Trump himself, meanwhile, has wiped out the distinction between “official” events ― those paid for entirely by taxpayers and in theory designed to speak to all Americans, not just his supporters ― and political ones, a dividing line the 1939 Hatch Act was meant to codify. He has repeatedly launched into political attacks during official speeches, both in the White House and during visits to other parts of the country. He engages in campaigning during news conferences from the briefing room. His campaign quickly turns video shot at “official” events into advertising.

Trump has also used the power of his office to enrich himself. By insisting on playing golf at his own properties in Florida, New Jersey, Scotland and Ireland, he is able to direct food and lodging payments for his support staff to his own hotels and restaurants. An exact amount is unknowable because the White House refuses to release those records, but HuffPost estimates that at least several million taxpayer dollars have flowed into his own cash registers thus far. That is on top of the $6.9 million his businesses have received from Republican donors from the start of his presidency through June 30, thanks to his campaign and the RNC’s use of Trump properties for office space and fundraisers.

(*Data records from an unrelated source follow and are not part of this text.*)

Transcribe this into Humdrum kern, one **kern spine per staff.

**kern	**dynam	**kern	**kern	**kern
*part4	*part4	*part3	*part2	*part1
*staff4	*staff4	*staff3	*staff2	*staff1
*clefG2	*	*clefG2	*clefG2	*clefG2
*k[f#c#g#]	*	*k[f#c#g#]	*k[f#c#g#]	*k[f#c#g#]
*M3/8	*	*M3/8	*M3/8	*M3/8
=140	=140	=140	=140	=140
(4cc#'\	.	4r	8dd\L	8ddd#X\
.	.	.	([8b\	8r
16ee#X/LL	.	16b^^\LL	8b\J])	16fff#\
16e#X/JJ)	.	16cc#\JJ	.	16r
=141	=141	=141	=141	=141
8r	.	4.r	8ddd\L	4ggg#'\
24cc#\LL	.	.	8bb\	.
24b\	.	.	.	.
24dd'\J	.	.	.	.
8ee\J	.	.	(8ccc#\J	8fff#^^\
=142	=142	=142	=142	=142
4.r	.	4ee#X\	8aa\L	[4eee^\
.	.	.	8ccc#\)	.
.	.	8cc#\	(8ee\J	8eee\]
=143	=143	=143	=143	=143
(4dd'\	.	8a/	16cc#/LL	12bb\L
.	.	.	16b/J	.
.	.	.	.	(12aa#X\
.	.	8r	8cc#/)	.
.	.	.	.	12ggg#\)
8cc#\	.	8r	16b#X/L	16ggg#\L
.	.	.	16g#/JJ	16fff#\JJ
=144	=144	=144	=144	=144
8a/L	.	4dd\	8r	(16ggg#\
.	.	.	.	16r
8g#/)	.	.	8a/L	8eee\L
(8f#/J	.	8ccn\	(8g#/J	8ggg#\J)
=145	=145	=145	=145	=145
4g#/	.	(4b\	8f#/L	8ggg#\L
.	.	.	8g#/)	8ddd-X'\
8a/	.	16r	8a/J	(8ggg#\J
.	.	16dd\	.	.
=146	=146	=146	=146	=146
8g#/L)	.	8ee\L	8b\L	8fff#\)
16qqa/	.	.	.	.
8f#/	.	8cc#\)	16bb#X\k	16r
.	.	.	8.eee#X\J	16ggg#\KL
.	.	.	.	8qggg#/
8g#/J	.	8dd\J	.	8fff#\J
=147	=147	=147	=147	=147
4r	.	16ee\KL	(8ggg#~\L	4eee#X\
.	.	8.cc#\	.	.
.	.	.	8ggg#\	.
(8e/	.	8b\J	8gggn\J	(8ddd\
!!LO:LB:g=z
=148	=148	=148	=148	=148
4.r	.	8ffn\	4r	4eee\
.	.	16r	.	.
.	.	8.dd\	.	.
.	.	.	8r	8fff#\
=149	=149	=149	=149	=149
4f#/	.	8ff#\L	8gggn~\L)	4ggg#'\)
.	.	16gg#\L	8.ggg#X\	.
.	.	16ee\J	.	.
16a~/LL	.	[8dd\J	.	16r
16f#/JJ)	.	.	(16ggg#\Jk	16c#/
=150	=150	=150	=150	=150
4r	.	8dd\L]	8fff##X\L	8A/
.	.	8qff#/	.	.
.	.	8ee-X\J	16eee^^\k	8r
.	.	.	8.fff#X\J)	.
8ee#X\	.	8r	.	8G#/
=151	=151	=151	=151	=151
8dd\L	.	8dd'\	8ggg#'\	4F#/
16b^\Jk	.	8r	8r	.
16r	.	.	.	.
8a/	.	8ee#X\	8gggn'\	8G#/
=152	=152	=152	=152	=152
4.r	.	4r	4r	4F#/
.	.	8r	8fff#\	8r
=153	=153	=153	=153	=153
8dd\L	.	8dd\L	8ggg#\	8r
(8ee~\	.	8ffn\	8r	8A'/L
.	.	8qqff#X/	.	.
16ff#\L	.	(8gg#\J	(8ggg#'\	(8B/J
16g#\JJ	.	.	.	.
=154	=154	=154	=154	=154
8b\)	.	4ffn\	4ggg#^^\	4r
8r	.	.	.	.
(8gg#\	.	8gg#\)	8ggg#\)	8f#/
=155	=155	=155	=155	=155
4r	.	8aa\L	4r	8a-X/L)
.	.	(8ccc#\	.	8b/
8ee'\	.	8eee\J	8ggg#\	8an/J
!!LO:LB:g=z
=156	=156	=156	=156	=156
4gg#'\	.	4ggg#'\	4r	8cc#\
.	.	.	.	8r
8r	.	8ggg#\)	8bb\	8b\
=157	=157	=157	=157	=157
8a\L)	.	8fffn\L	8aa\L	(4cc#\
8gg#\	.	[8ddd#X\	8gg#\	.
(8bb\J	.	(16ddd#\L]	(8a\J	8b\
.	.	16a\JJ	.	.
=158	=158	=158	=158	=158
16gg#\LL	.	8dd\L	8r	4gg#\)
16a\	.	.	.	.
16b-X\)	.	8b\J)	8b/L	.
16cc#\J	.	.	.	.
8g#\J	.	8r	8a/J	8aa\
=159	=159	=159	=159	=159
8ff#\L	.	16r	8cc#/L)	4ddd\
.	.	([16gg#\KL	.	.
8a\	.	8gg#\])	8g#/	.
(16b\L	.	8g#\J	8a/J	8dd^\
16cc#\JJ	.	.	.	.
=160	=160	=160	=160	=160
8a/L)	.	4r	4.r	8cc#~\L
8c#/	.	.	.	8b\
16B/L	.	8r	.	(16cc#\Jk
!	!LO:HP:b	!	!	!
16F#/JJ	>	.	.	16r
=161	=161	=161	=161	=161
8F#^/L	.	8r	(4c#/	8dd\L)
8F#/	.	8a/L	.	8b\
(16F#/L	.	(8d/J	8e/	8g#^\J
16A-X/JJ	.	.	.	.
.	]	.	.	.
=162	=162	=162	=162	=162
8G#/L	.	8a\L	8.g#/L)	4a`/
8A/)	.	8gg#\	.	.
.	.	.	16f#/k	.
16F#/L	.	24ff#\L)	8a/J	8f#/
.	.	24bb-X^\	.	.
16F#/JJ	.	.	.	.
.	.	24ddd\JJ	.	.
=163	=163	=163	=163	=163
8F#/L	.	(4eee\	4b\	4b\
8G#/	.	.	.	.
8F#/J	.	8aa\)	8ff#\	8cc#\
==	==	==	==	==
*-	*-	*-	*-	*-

“The central theme of Trump’s presidency is that the government exists to advance his personal business and political interests,” Weissman said. “Neither the law nor ethics has ever mattered. Why should things be any different now?”

Shaub said apart from the inappropriateness of Trump using the White House for his own benefit is its corrosive effect on American moral authority abroad. “The problem is the message it sends to the outside world. What it says is the president doesn’t care about laws,” he said. “This emboldens dictators and wannabe dictators around the world.”